In Fall 1998, Earl and Karen Lackey bought the corporate stock from the other owners and, with their daughter, Michelle Lackey Maynor, remain the current owners. They continue track improvements, including new bleachers on the pit side, remodeling the main building (snack bar and lounge), adding a gift shop, enlarging the work shop, adding improved firefighting and track-cleaning equipment, paving the staging area and pit parking, and installing a separate entry gate for racers.

In April 2000, after 35 winters and thousands of rounds of racing, the track surface was weathered and frost-heaved. A new audio system with a radio transmitter was also installed before the massive cooperative effort to grind up the old track, lay a new bed using laser-controlled machinery, constructing a heated 300-foot concrete launch pad, then laying down 4,100 feet of asphalt. Much of the work was accomplished through volunteers, with assistance from the Operator's Union, VECO, Denali Concrete, and a donation of emulsion from Tesoro Refining and Marketing. On May 21, 2000, a new state-of-the-art computerized timing system was put into use.

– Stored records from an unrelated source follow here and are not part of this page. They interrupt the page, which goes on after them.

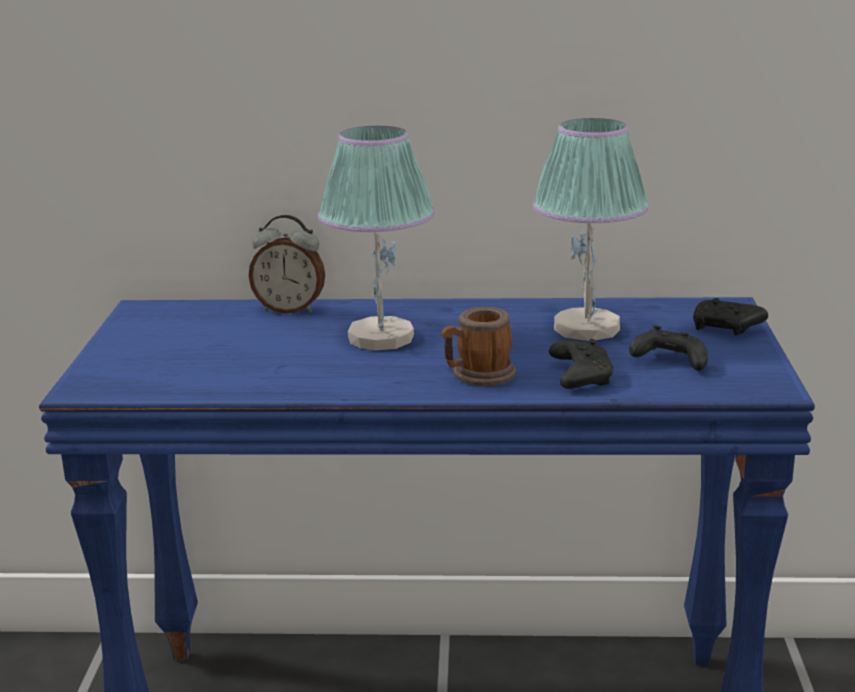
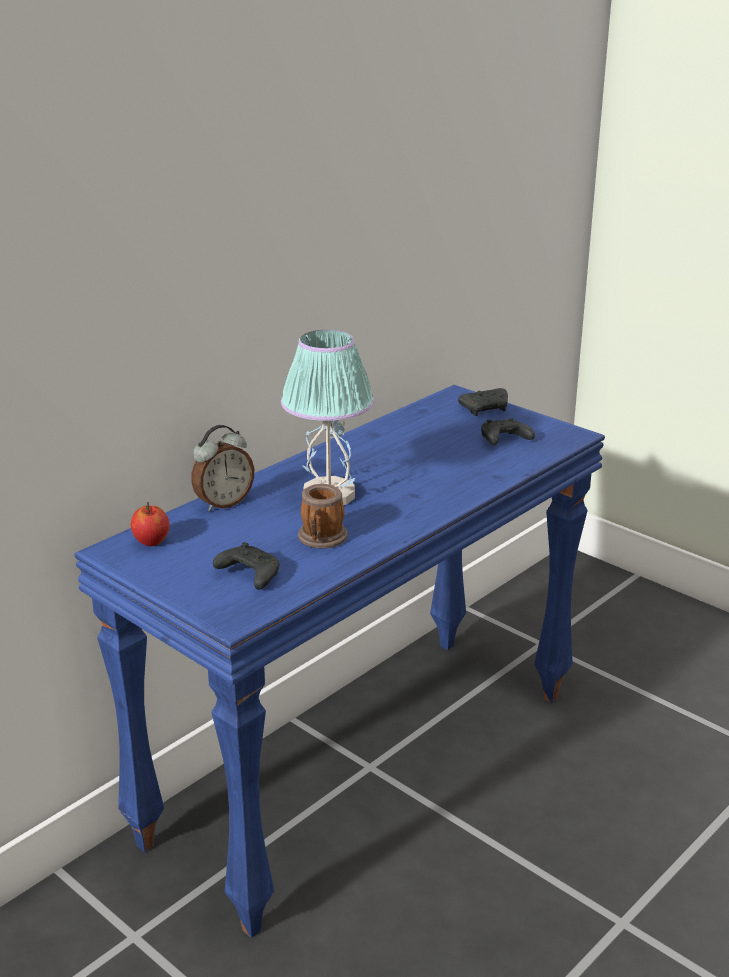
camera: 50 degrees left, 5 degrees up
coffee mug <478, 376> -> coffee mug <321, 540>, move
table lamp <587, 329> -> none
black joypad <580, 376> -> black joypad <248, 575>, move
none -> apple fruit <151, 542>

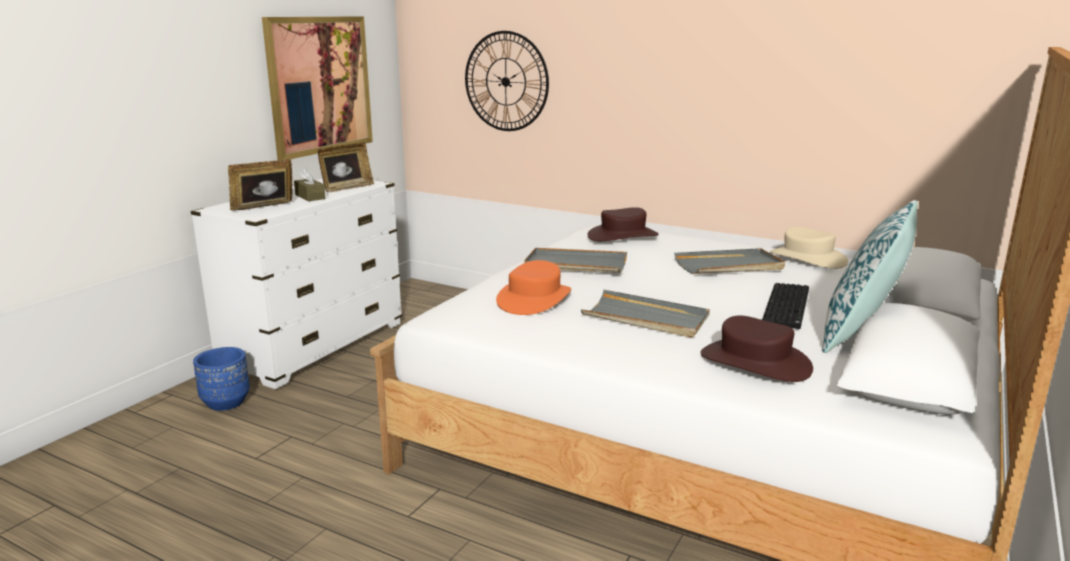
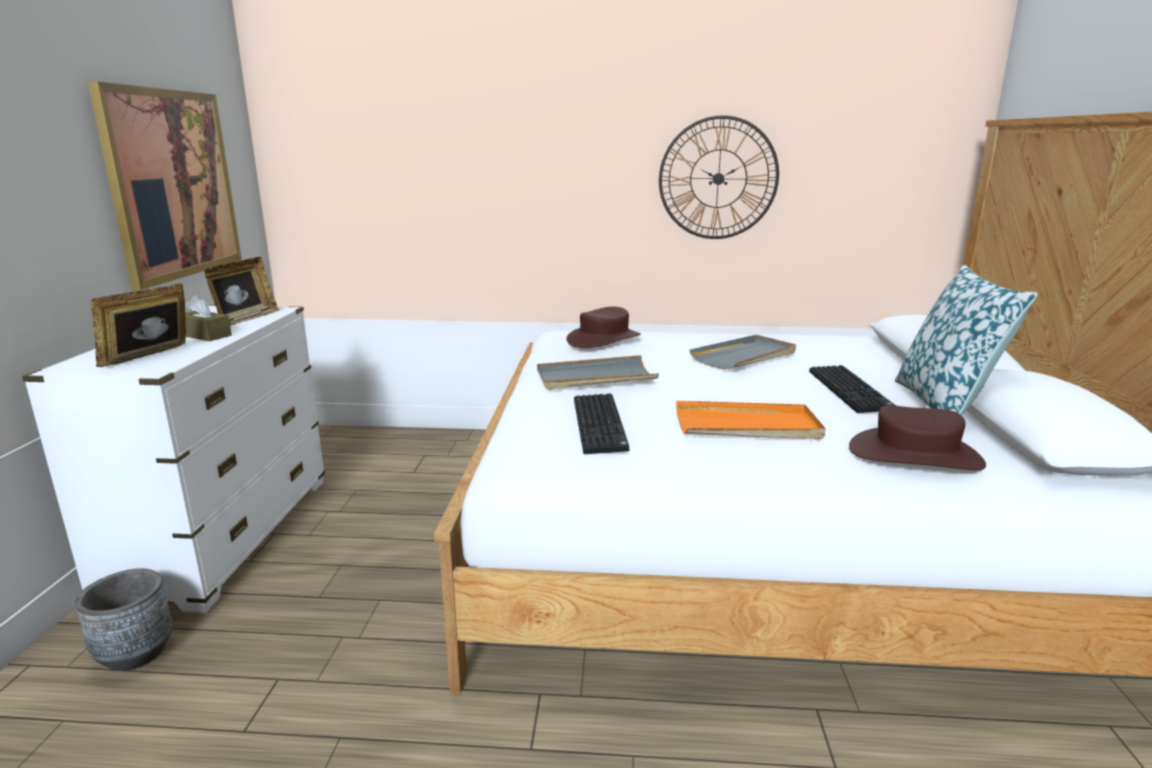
camera: 25 degrees left, 0 degrees up
blue-coloured planter <226, 402> -> grey planter <136, 653>
clock on the wall <506, 81> -> clock on the wall <718, 178>, move
orange wearable hat <534, 299> -> computer keyboard <601, 425>
grey serving tray <646, 318> -> orange serving tray <747, 426>
sand-coloured wearable hat <807, 258> -> none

In 2002, the Lackeys successfully purchased the 155 acres previously leased from the State of Alaska, as well as an adjoining 27 acres from the Matanuska-Susitna Borough. This purchase made the track's status permanent and provided room for parking.

=== NHRA Years ===
In November 2019, Alaska Raceway Park signed as a new Division 6 National Hot Rod Association (NHRA) track. This official drag strip sanctioning offers ARP racers opportunities in the NHRA Summit Racing Series, NHRA Summit Racing Jr. Drag Racing League, NHRA Jr. Street, and NHRA Drags: Street Legal Style presented by AAA. Additionally, the track will have the opportunity to host NHRA's specialty events, including the National Dragster Challenge, NHRA Summit King of the Track, and NHRA Summit Racing Jr. Drag Racing League Challenge.

=== Announcers ===
Over the years there have been many voices floating over the drag strip P.A. system: "Big Daddy" Dave, Jerry Pierce, Steve Byrd, Rodney Villanueva, "Big Schwag" Brett Wagner, "Chatterbox" Christa Mayfield, Alex Van Nice, Justin Giles and Sean Farris.

== Oval track ==
An adjacent 1/4-mile dirt oval track was operated from 1980 to 1986.

In 2016 a new 1/3-mile asphalt oval track debuted, sponsored in part by Tesoro Refining and Marketing, Pruhs Construction, Soper's Concrete, Valley Block and Concrete, E-Terra, Acutek Geomatics, New Horizons Telecom, and J.D. Steel Co. The oval track was sanctioned in February 2016 as a home track by NASCAR in its Whelen All-American Series, consequently, the track became the first NASCAR-sanctioned track in Alaska and also the northernmost NASCAR-sanctioned track in the world.

Notable NASCAR drivers, like: Jordan Anderson, Jake Griffin, Bobby Reuse, Ken Schrader, Roger Reuse and Joe Hudson have competed at Alaska Raceway Park. Keith McGee (the first-ever driver from Alaska to race in any series in NASCAR) also ran at the track.